→ Task goal: Copy each line of the material in which the word "KiCad" appears.

Start of Dataset content

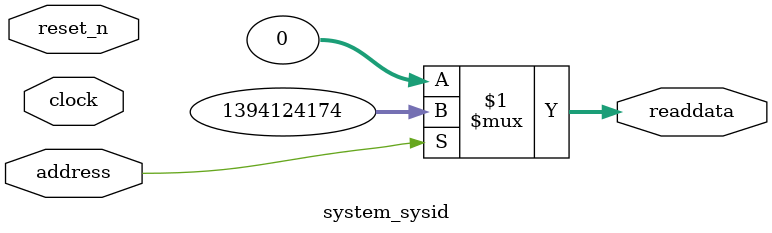
<source format=v>

`timescale 1ns / 1ps
// synthesis translate_on

// turn off superfluous verilog processor warnings 
// altera message_level Level1 
// altera message_off 10034 10035 10036 10037 10230 10240 10030 

module system_sysid (
               // inputs:
                address,
                clock,
                reset_n,

               // outputs:
                readdata
             )
;

  output  [ 31: 0] readdata;
  input            address;
  input            clock;
  input            reset_n;

  wire    [ 31: 0] readdata;
  //control_slave, which is an e_avalon_slave
  assign readdata = address ? 1394124174 : 0;

endmodule




</source>
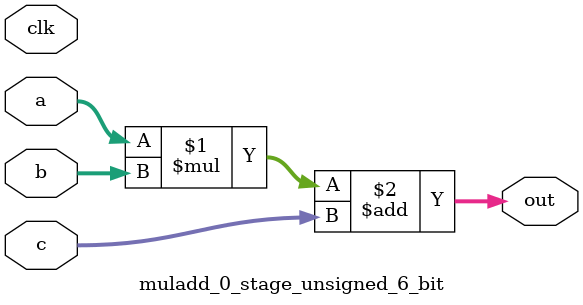
<source format=sv>
(* use_dsp = "yes" *) module muladd_0_stage_unsigned_6_bit(
	input  [5:0] a,
	input  [5:0] b,
	input  [5:0] c,
	output [5:0] out,
	input clk);

	assign out = (a * b) + c;
endmodule

</source>
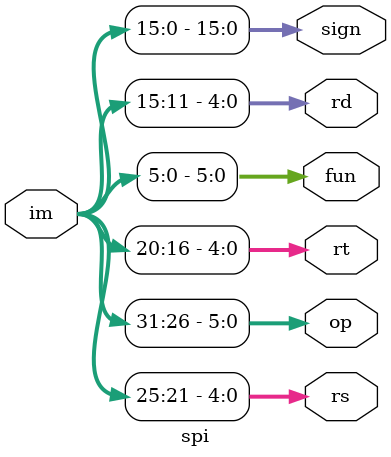
<source format=v>
`timescale 1ns / 1ps
module spi(
    input [31:0] im,
    output [4:0] rs,
    output [5:0] op,
    output [4:0] rt,
    output [5:0] fun,
    output [4:0] rd,
    output [15:0] sign
    );
	assign rs = im[25:21];
	assign op = im[31:26];
	assign rt = im[20:16];
	assign fun = im[5:0];
	assign rd = im[15:11];
	assign sign = im[15:0];

endmodule

</source>
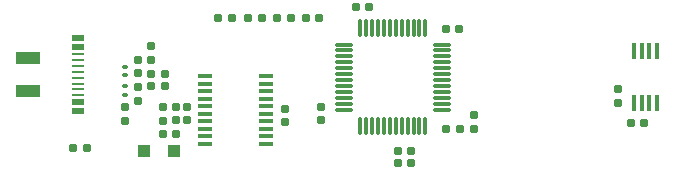
<source format=gtp>
G04 #@! TF.GenerationSoftware,KiCad,Pcbnew,(6.0.1)*
G04 #@! TF.CreationDate,2023-03-18T21:45:00+01:00*
G04 #@! TF.ProjectId,usb-magnetometer,7573622d-6d61-4676-9e65-746f6d657465,rev?*
G04 #@! TF.SameCoordinates,Original*
G04 #@! TF.FileFunction,Paste,Top*
G04 #@! TF.FilePolarity,Positive*
%FSLAX46Y46*%
G04 Gerber Fmt 4.6, Leading zero omitted, Abs format (unit mm)*
G04 Created by KiCad (PCBNEW (6.0.1)) date 2023-03-18 21:45:00*
%MOMM*%
%LPD*%
G01*
G04 APERTURE LIST*
G04 Aperture macros list*
%AMRoundRect*
0 Rectangle with rounded corners*
0 $1 Rounding radius*
0 $2 $3 $4 $5 $6 $7 $8 $9 X,Y pos of 4 corners*
0 Add a 4 corners polygon primitive as box body*
4,1,4,$2,$3,$4,$5,$6,$7,$8,$9,$2,$3,0*
0 Add four circle primitives for the rounded corners*
1,1,$1+$1,$2,$3*
1,1,$1+$1,$4,$5*
1,1,$1+$1,$6,$7*
1,1,$1+$1,$8,$9*
0 Add four rect primitives between the rounded corners*
20,1,$1+$1,$2,$3,$4,$5,0*
20,1,$1+$1,$4,$5,$6,$7,0*
20,1,$1+$1,$6,$7,$8,$9,0*
20,1,$1+$1,$8,$9,$2,$3,0*%
G04 Aperture macros list end*
%ADD10RoundRect,0.160000X-0.197500X-0.160000X0.197500X-0.160000X0.197500X0.160000X-0.197500X0.160000X0*%
%ADD11RoundRect,0.050000X0.200000X-0.100000X0.200000X0.100000X-0.200000X0.100000X-0.200000X-0.100000X0*%
%ADD12RoundRect,0.075000X0.075000X-0.662500X0.075000X0.662500X-0.075000X0.662500X-0.075000X-0.662500X0*%
%ADD13RoundRect,0.075000X0.662500X-0.075000X0.662500X0.075000X-0.662500X0.075000X-0.662500X-0.075000X0*%
%ADD14RoundRect,0.155000X0.155000X-0.212500X0.155000X0.212500X-0.155000X0.212500X-0.155000X-0.212500X0*%
%ADD15RoundRect,0.160000X-0.160000X0.197500X-0.160000X-0.197500X0.160000X-0.197500X0.160000X0.197500X0*%
%ADD16RoundRect,0.155000X-0.155000X0.212500X-0.155000X-0.212500X0.155000X-0.212500X0.155000X0.212500X0*%
%ADD17R,1.000000X1.000000*%
%ADD18RoundRect,0.160000X0.160000X-0.197500X0.160000X0.197500X-0.160000X0.197500X-0.160000X-0.197500X0*%
%ADD19R,2.000000X1.000000*%
%ADD20R,1.000000X0.520000*%
%ADD21R,1.000000X0.270000*%
%ADD22RoundRect,0.155000X0.212500X0.155000X-0.212500X0.155000X-0.212500X-0.155000X0.212500X-0.155000X0*%
%ADD23RoundRect,0.160000X0.197500X0.160000X-0.197500X0.160000X-0.197500X-0.160000X0.197500X-0.160000X0*%
%ADD24RoundRect,0.155000X-0.212500X-0.155000X0.212500X-0.155000X0.212500X0.155000X-0.212500X0.155000X0*%
%ADD25R,0.450000X1.450000*%
%ADD26RoundRect,0.050000X-0.200000X0.100000X-0.200000X-0.100000X0.200000X-0.100000X0.200000X0.100000X0*%
%ADD27R,1.200000X0.400000*%
G04 APERTURE END LIST*
D10*
X85202500Y-147700000D03*
X86397500Y-147700000D03*
D11*
X58000000Y-143150000D03*
X58000000Y-142450000D03*
D10*
X60202500Y-144100000D03*
X61397500Y-144100000D03*
D12*
X77950000Y-147462500D03*
X78450000Y-147462500D03*
X78950000Y-147462500D03*
X79450000Y-147462500D03*
X79950000Y-147462500D03*
X80450000Y-147462500D03*
X80950000Y-147462500D03*
X81450000Y-147462500D03*
X81950000Y-147462500D03*
X82450000Y-147462500D03*
X82950000Y-147462500D03*
X83450000Y-147462500D03*
D13*
X84862500Y-146050000D03*
X84862500Y-145550000D03*
X84862500Y-145050000D03*
X84862500Y-144550000D03*
X84862500Y-144050000D03*
X84862500Y-143550000D03*
X84862500Y-143050000D03*
X84862500Y-142550000D03*
X84862500Y-142050000D03*
X84862500Y-141550000D03*
X84862500Y-141050000D03*
X84862500Y-140550000D03*
D12*
X83450000Y-139137500D03*
X82950000Y-139137500D03*
X82450000Y-139137500D03*
X81950000Y-139137500D03*
X81450000Y-139137500D03*
X80950000Y-139137500D03*
X80450000Y-139137500D03*
X79950000Y-139137500D03*
X79450000Y-139137500D03*
X78950000Y-139137500D03*
X78450000Y-139137500D03*
X77950000Y-139137500D03*
D13*
X76537500Y-140550000D03*
X76537500Y-141050000D03*
X76537500Y-141550000D03*
X76537500Y-142050000D03*
X76537500Y-142550000D03*
X76537500Y-143050000D03*
X76537500Y-143550000D03*
X76537500Y-144050000D03*
X76537500Y-144550000D03*
X76537500Y-145050000D03*
X76537500Y-145550000D03*
X76537500Y-146050000D03*
D14*
X59100000Y-143000000D03*
X59100000Y-141865000D03*
D15*
X58000000Y-145802500D03*
X58000000Y-146997500D03*
D16*
X63300000Y-145832500D03*
X63300000Y-146967500D03*
D17*
X59650000Y-149600000D03*
X62150000Y-149600000D03*
D18*
X87600000Y-147697500D03*
X87600000Y-146502500D03*
D19*
X49800000Y-144500000D03*
X49800000Y-141700000D03*
D20*
X54000000Y-140000000D03*
X54000000Y-140750000D03*
D21*
X54000000Y-141350000D03*
X54000000Y-142850000D03*
X54000000Y-143850000D03*
X54000000Y-144850000D03*
D20*
X54000000Y-145450000D03*
X54000000Y-146200000D03*
X54000000Y-146200000D03*
X54000000Y-145450000D03*
D21*
X54000000Y-144350000D03*
X54000000Y-143350000D03*
X54000000Y-142350000D03*
X54000000Y-141850000D03*
D20*
X54000000Y-140750000D03*
X54000000Y-140000000D03*
D22*
X82267500Y-149550000D03*
X81132500Y-149550000D03*
D14*
X74600000Y-146967500D03*
X74600000Y-145832500D03*
D23*
X54797500Y-149300000D03*
X53602500Y-149300000D03*
D10*
X65902500Y-138300000D03*
X67097500Y-138300000D03*
X68402500Y-138300000D03*
X69597500Y-138300000D03*
D14*
X71600000Y-147135000D03*
X71600000Y-146000000D03*
D24*
X77582500Y-137400000D03*
X78717500Y-137400000D03*
D25*
X103075000Y-141100000D03*
X102425000Y-141100000D03*
X101775000Y-141100000D03*
X101125000Y-141100000D03*
X101125000Y-145500000D03*
X101775000Y-145500000D03*
X102425000Y-145500000D03*
X103075000Y-145500000D03*
D14*
X99800000Y-145467500D03*
X99800000Y-144332500D03*
D26*
X58000000Y-144082500D03*
X58000000Y-144782500D03*
D27*
X70000000Y-148957500D03*
X70000000Y-148322500D03*
X70000000Y-147687500D03*
X70000000Y-147052500D03*
X70000000Y-146417500D03*
X70000000Y-145782500D03*
X70000000Y-145147500D03*
X70000000Y-144512500D03*
X70000000Y-143877500D03*
X70000000Y-143242500D03*
X64800000Y-143242500D03*
X64800000Y-143877500D03*
X64800000Y-144512500D03*
X64800000Y-145147500D03*
X64800000Y-145782500D03*
X64800000Y-146417500D03*
X64800000Y-147052500D03*
X64800000Y-147687500D03*
X64800000Y-148322500D03*
X64800000Y-148957500D03*
D16*
X62300000Y-145832500D03*
X62300000Y-146967500D03*
D18*
X60200000Y-141897500D03*
X60200000Y-140702500D03*
D24*
X73332500Y-138300000D03*
X74467500Y-138300000D03*
D10*
X70902500Y-138300000D03*
X72097500Y-138300000D03*
D22*
X82267500Y-150600000D03*
X81132500Y-150600000D03*
D10*
X60202500Y-143032500D03*
X61397500Y-143032500D03*
D24*
X100832500Y-147200000D03*
X101967500Y-147200000D03*
X85182500Y-139200000D03*
X86317500Y-139200000D03*
D16*
X59100000Y-144165000D03*
X59100000Y-145300000D03*
D18*
X61200000Y-146997500D03*
X61200000Y-145802500D03*
D24*
X61232500Y-148100000D03*
X62367500Y-148100000D03*
M02*

</source>
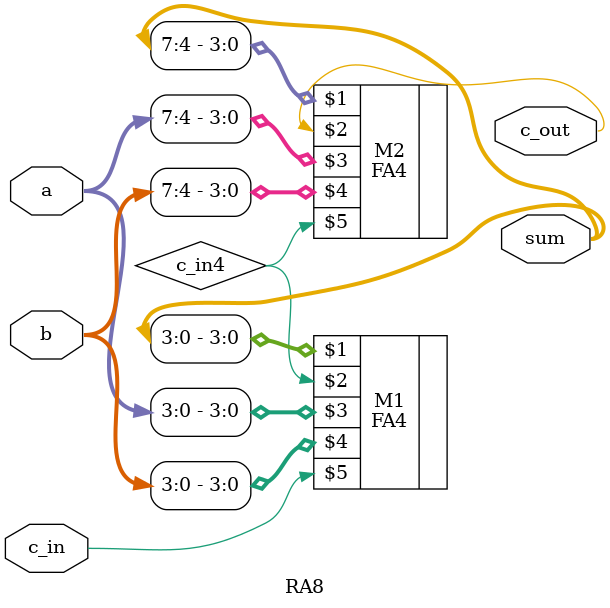
<source format=v>
module RA8 (sum, c_out, a, b, c_in);
  output [7:0] 	sum;
  output 		c_out;
  input 	[7:0] 	a, b;
  input  		c_in;
  wire 		c_in4,  c_out;
  //wire c_in8, c_in12;
  FA4 M1 	(sum[3:0], 	c_in4, 	a[3:0], 		b[3:0], 		c_in);
  FA4 M2 	(sum[7:4], 	c_out, 	a[7:4], 		b[7:4], 		c_in4);
//  FA4 M3 	(sum[11:8], 	c_in12, 	a[11:8], 		b[11:8], 		c_in8);
//  FA4 M4	(sum[15:12],	c_out,	a[15:12],		b[15:12], 	c_in12);
endmodule

</source>
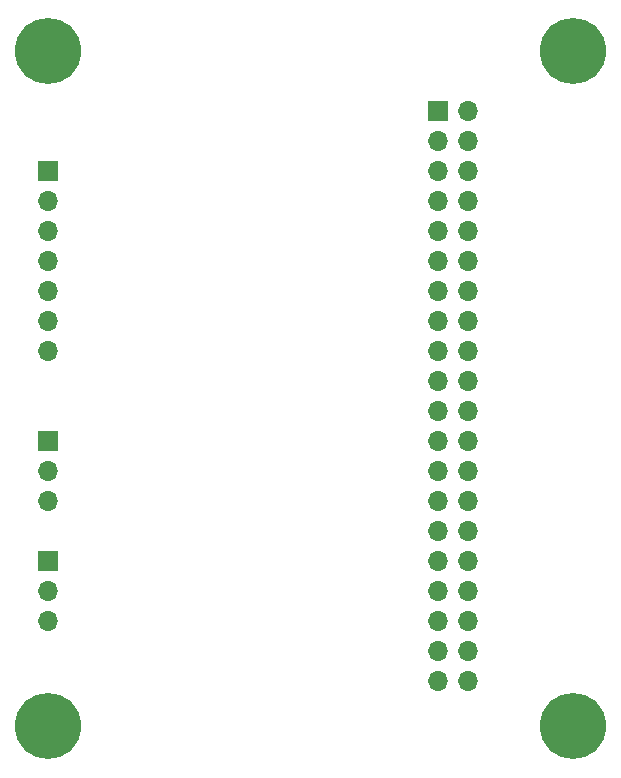
<source format=gbs>
G04 #@! TF.GenerationSoftware,KiCad,Pcbnew,6.0.6-3a73a75311~116~ubuntu22.04.1*
G04 #@! TF.CreationDate,2022-06-24T09:32:34-04:00*
G04 #@! TF.ProjectId,led_breakout,6c65645f-6272-4656-916b-6f75742e6b69,0*
G04 #@! TF.SameCoordinates,Original*
G04 #@! TF.FileFunction,Soldermask,Bot*
G04 #@! TF.FilePolarity,Negative*
%FSLAX46Y46*%
G04 Gerber Fmt 4.6, Leading zero omitted, Abs format (unit mm)*
G04 Created by KiCad (PCBNEW 6.0.6-3a73a75311~116~ubuntu22.04.1) date 2022-06-24 09:32:34*
%MOMM*%
%LPD*%
G01*
G04 APERTURE LIST*
%ADD10C,5.600000*%
%ADD11R,1.700000X1.700000*%
%ADD12O,1.700000X1.700000*%
G04 APERTURE END LIST*
D10*
X129379032Y-125440979D03*
D11*
X162399032Y-73370979D03*
D12*
X164939032Y-73370979D03*
X162399032Y-75910979D03*
X164939032Y-75910979D03*
X162399032Y-78450979D03*
X164939032Y-78450979D03*
X162399032Y-80990979D03*
X164939032Y-80990979D03*
X162399032Y-83530979D03*
X164939032Y-83530979D03*
X162399032Y-86070979D03*
X164939032Y-86070979D03*
X162399032Y-88610979D03*
X164939032Y-88610979D03*
X162399032Y-91150979D03*
X164939032Y-91150979D03*
X162399032Y-93690979D03*
X164939032Y-93690979D03*
X162399032Y-96230979D03*
X164939032Y-96230979D03*
X162399032Y-98770979D03*
X164939032Y-98770979D03*
X162399032Y-101310979D03*
X164939032Y-101310979D03*
X162399032Y-103850979D03*
X164939032Y-103850979D03*
X162399032Y-106390979D03*
X164939032Y-106390979D03*
X162399032Y-108930979D03*
X164939032Y-108930979D03*
X162399032Y-111470979D03*
X164939032Y-111470979D03*
X162399032Y-114010979D03*
X164939032Y-114010979D03*
X162399032Y-116550979D03*
X164939032Y-116550979D03*
X162399032Y-119090979D03*
X164939032Y-119090979D03*
X162399032Y-121630979D03*
X164939032Y-121630979D03*
D10*
X173829032Y-68290979D03*
D11*
X129379032Y-78450979D03*
D12*
X129379032Y-80990979D03*
X129379032Y-83530979D03*
X129379032Y-86070979D03*
X129379032Y-88610979D03*
X129379032Y-91150979D03*
X129379032Y-93690979D03*
D10*
X173829032Y-125440979D03*
D11*
X129379032Y-101310979D03*
D12*
X129379032Y-103850979D03*
X129379032Y-106390979D03*
D11*
X129379032Y-111470979D03*
D12*
X129379032Y-114010979D03*
X129379032Y-116550979D03*
D10*
X129379032Y-68290979D03*
M02*

</source>
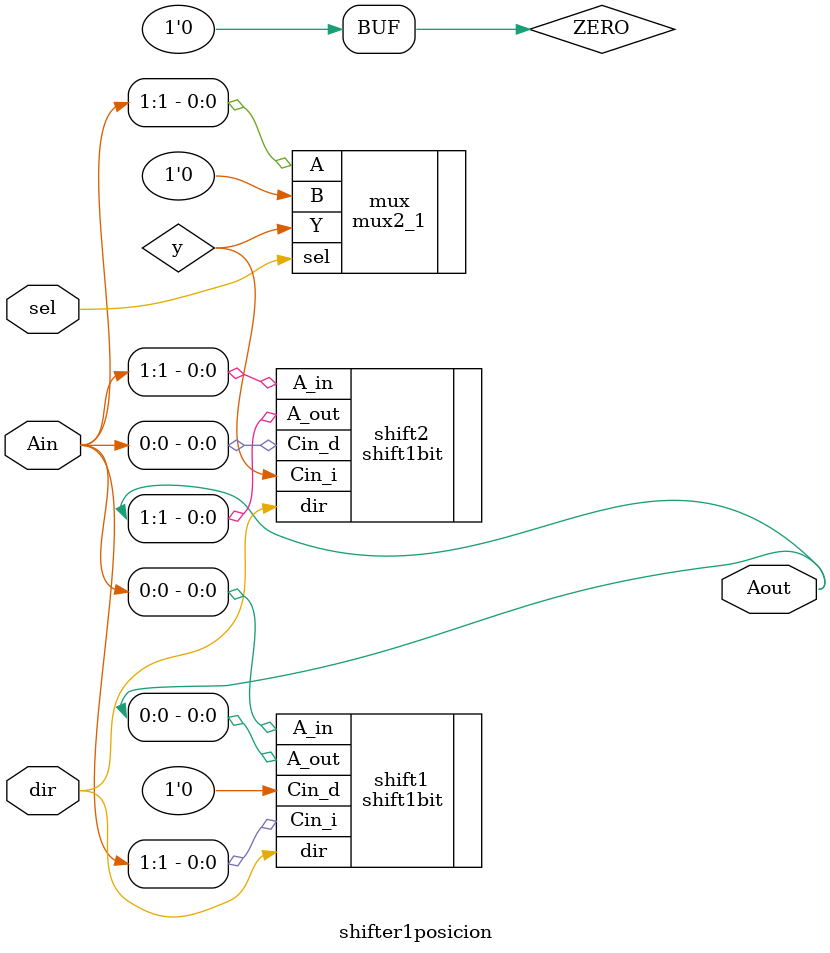
<source format=sv>
module shifter1posicion #(parameter N=2) 
(input [N-1:0] Ain,
 input sel,  dir,
 output [N-1:0] Aout 
);

logic ZERO=0;
logic y;

mux2_1 mux (.sel(sel),.A(Ain[N-1]),.B(ZERO),.Y(y));

shift1bit shift1(.dir(dir),.A_in(Ain[0]),.Cin_i(Ain[1]),.Cin_d(ZERO),
.A_out(Aout[0]));

genvar i;
generate
	for (i=1; i<N-1; i=i+1) begin: generate_block_identifier
		shift1bit shift1(.dir(dir),.A_in(Ain[i]),.Cin_i(Ain[i+1]),.Cin_d(Ain[i-1]),
		.A_out(Aout[i]));		 
	end
endgenerate
shift1bit shift2(.dir(dir),.A_in(Ain[N-1]),.Cin_i(y),.Cin_d(Ain[N-2]),
.A_out(Aout[N-1]));
endmodule


</source>
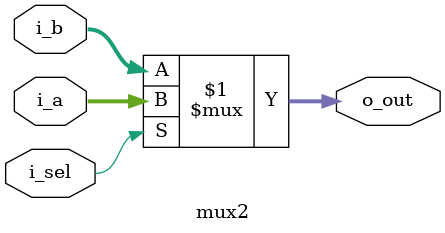
<source format=v>

/* 2x1 multiplexer */
module mux2 #(
    parameter DATA_WIDTH = 36
) (
    input [DATA_WIDTH-1:0] i_a, 
    input [DATA_WIDTH-1:0]i_b, 
    input i_sel, 
    output [DATA_WIDTH-1:0] o_out
);

assign o_out = i_sel ? i_a : i_b;

endmodule
</source>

End of Dataset content

→ Result:
G04 #@! TF.GenerationSoftware,KiCad,Pcbnew,(6.0.1)*
G04 Created by KiCad (PCBNEW (6.0.1)) date 2023-03-18 21:45:00*
G04 #@! TF.GenerationSoftware,KiCad,Pcbnew,6.0.6-3a73a75311~116~ubuntu22.04.1*
G04 Created by KiCad (PCBNEW 6.0.6-3a73a75311~116~ubuntu22.04.1) date 2022-06-24 09:32:34*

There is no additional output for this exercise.